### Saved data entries
· · ·

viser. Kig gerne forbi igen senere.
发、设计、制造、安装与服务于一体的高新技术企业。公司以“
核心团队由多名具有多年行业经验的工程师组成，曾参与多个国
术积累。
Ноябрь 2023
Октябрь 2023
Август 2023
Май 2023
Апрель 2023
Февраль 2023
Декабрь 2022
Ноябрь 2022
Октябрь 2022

· · ·

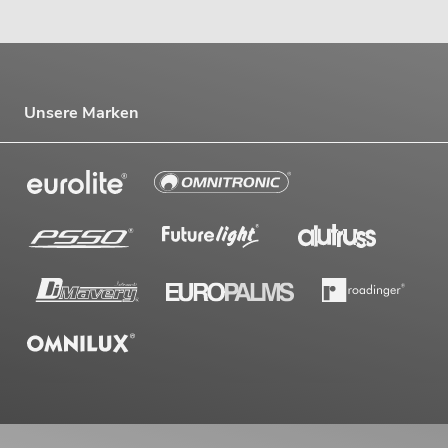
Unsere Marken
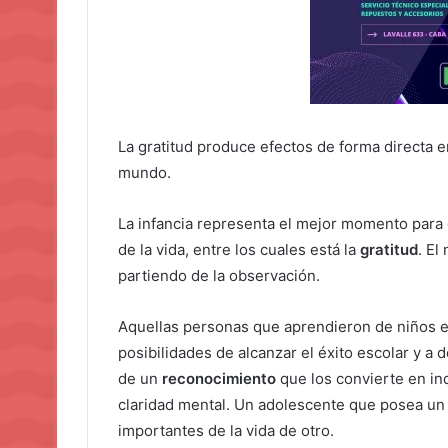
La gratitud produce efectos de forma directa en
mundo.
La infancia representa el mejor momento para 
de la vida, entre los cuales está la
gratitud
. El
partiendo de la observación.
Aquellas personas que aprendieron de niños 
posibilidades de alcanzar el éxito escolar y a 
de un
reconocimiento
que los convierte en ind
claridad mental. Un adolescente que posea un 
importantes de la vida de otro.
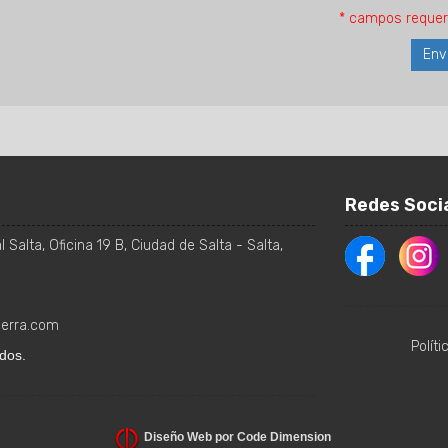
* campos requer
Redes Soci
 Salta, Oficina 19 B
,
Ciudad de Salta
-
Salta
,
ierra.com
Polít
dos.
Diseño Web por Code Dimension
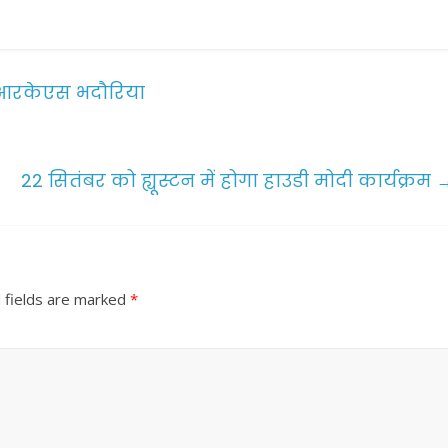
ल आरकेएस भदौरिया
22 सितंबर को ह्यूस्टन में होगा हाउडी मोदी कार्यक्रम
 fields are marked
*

· · ·

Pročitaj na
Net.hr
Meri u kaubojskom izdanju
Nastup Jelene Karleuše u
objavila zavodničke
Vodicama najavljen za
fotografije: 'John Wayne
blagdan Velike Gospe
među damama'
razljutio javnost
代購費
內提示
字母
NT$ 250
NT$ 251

· · ·

### Task instructions
Copy all the lines from the data above that hold the word "vida".

### Written reply
de la vida, entre los cuales está la
importantes de la vida de otro.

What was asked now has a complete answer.